■ WORK REQUIRED ■
Your answer must be the full listing, reproduced exactly, minus any pictures.

■ AVAILABLE DATA ■
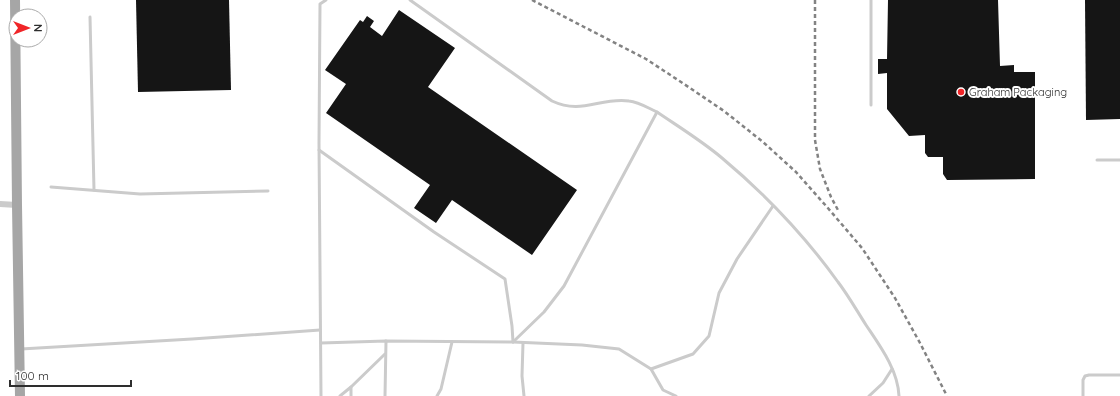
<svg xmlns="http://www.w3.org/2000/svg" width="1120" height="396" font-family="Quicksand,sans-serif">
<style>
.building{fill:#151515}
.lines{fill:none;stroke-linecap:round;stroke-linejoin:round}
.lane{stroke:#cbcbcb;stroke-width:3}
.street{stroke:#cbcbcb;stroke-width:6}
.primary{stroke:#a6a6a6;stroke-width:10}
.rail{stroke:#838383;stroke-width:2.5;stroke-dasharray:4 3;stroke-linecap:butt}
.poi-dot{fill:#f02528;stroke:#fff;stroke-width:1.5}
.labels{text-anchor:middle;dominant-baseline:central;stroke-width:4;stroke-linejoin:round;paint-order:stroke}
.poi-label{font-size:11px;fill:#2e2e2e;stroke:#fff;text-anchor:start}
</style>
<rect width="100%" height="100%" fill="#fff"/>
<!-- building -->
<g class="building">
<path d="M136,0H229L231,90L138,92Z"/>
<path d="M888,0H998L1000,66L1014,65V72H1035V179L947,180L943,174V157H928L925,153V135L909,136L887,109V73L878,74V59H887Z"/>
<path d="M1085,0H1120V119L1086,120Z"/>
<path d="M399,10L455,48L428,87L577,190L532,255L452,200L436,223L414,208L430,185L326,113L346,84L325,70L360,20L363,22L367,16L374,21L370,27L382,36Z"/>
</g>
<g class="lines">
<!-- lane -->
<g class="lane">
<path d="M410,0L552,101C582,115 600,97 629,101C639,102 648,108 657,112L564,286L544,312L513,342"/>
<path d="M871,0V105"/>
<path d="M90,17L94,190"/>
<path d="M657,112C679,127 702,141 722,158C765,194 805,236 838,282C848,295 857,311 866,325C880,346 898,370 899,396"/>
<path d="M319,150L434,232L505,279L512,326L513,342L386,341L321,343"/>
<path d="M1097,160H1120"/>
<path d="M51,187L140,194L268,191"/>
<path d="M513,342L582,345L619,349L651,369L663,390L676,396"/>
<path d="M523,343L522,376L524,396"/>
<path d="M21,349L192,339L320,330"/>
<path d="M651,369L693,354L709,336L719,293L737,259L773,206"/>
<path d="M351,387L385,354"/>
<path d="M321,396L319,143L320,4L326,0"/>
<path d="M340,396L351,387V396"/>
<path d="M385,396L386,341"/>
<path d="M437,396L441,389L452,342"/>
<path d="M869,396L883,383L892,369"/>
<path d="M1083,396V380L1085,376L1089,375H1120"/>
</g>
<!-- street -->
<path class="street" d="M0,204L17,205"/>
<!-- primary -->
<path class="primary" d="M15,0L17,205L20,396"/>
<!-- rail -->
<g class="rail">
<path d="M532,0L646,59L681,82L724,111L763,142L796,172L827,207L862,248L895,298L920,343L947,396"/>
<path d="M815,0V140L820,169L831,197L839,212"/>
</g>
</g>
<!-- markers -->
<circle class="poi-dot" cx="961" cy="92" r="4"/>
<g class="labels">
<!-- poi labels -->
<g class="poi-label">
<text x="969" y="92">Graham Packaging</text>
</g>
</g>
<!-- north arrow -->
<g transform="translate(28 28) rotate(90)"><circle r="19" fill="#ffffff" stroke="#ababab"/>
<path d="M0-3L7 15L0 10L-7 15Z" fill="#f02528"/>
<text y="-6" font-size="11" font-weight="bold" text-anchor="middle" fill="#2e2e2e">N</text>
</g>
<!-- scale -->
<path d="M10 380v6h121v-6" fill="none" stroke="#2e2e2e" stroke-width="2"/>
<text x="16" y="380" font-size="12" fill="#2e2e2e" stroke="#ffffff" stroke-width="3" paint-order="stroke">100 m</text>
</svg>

■ REPLY ■
<svg xmlns="http://www.w3.org/2000/svg" width="1120" height="396" font-family="Quicksand,sans-serif">
<style>
.building{fill:#151515}
.lines{fill:none;stroke-linecap:round;stroke-linejoin:round}
.lane{stroke:#cbcbcb;stroke-width:3}
.street{stroke:#cbcbcb;stroke-width:6}
.primary{stroke:#a6a6a6;stroke-width:10}
.rail{stroke:#838383;stroke-width:2.5;stroke-dasharray:4 3;stroke-linecap:butt}
.poi-dot{fill:#f02528;stroke:#fff;stroke-width:1.5}
.labels{text-anchor:middle;dominant-baseline:central;stroke-width:4;stroke-linejoin:round;paint-order:stroke}
.poi-label{font-size:11px;fill:#2e2e2e;stroke:#fff;text-anchor:start}
</style>
<rect width="100%" height="100%" fill="#fff"/>
<!-- building -->
<g class="building">
<path d="M136,0H229L231,90L138,92Z"/>
<path d="M888,0H998L1000,66L1014,65V72H1035V179L947,180L943,174V157H928L925,153V135L909,136L887,109V73L878,74V59H887Z"/>
<path d="M1085,0H1120V119L1086,120Z"/>
<path d="M399,10L455,48L428,87L577,190L532,255L452,200L436,223L414,208L430,185L326,113L346,84L325,70L360,20L363,22L367,16L374,21L370,27L382,36Z"/>
</g>
<g class="lines">
<!-- lane -->
<g class="lane">
<path d="M410,0L552,101C582,115 600,97 629,101C639,102 648,108 657,112L564,286L544,312L513,342"/>
<path d="M871,0V105"/>
<path d="M90,17L94,190"/>
<path d="M657,112C679,127 702,141 722,158C765,194 805,236 838,282C848,295 857,311 866,325C880,346 898,370 899,396"/>
<path d="M319,150L434,232L505,279L512,326L513,342L386,341L321,343"/>
<path d="M1097,160H1120"/>
<path d="M51,187L140,194L268,191"/>
<path d="M513,342L582,345L619,349L651,369L663,390L676,396"/>
<path d="M523,343L522,376L524,396"/>
<path d="M21,349L192,339L320,330"/>
<path d="M651,369L693,354L709,336L719,293L737,259L773,206"/>
<path d="M351,387L385,354"/>
<path d="M321,396L319,143L320,4L326,0"/>
<path d="M340,396L351,387V396"/>
<path d="M385,396L386,341"/>
<path d="M437,396L441,389L452,342"/>
<path d="M869,396L883,383L892,369"/>
<path d="M1083,396V380L1085,376L1089,375H1120"/>
</g>
<!-- street -->
<path class="street" d="M0,204L17,205"/>
<!-- primary -->
<path class="primary" d="M15,0L17,205L20,396"/>
<!-- rail -->
<g class="rail">
<path d="M532,0L646,59L681,82L724,111L763,142L796,172L827,207L862,248L895,298L920,343L947,396"/>
<path d="M815,0V140L820,169L831,197L839,212"/>
</g>
</g>
<!-- markers -->
<circle class="poi-dot" cx="961" cy="92" r="4"/>
<g class="labels">
<!-- poi labels -->
<g class="poi-label">
<text x="969" y="92">Graham Packaging</text>
</g>
</g>
<!-- north arrow -->
<g transform="translate(28 28) rotate(90)"><circle r="19" fill="#ffffff" stroke="#ababab"/>
<path d="M0-3L7 15L0 10L-7 15Z" fill="#f02528"/>
<text y="-6" font-size="11" font-weight="bold" text-anchor="middle" fill="#2e2e2e">N</text>
</g>
<!-- scale -->
<path d="M10 380v6h121v-6" fill="none" stroke="#2e2e2e" stroke-width="2"/>
<text x="16" y="380" font-size="12" fill="#2e2e2e" stroke="#ffffff" stroke-width="3" paint-order="stroke">100 m</text>
</svg>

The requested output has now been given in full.